SUPPLIED INFORMATION:

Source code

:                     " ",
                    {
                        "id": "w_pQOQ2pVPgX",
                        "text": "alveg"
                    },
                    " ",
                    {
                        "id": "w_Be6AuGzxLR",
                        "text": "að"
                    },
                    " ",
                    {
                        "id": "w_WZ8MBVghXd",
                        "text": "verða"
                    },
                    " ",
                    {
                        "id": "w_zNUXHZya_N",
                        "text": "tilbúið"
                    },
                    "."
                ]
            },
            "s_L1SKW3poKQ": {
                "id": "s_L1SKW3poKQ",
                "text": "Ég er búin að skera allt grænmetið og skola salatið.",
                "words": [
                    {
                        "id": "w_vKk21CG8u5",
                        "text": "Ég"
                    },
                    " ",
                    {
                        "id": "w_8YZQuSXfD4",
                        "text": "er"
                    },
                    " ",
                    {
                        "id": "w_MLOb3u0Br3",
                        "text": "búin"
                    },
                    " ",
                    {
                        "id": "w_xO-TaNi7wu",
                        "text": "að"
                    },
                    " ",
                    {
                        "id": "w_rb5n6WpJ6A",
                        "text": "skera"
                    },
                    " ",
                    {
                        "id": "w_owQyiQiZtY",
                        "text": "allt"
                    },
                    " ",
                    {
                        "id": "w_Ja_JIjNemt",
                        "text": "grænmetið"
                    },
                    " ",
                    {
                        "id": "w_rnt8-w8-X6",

TASK DIRECTIONS: Every line of the entries above that holds "grænmetið" should be copied out.

ANSWER FOR THIS EXERCISE:
                "text": "Ég er búin að skera allt grænmetið og skola salatið.",
                        "text": "grænmetið"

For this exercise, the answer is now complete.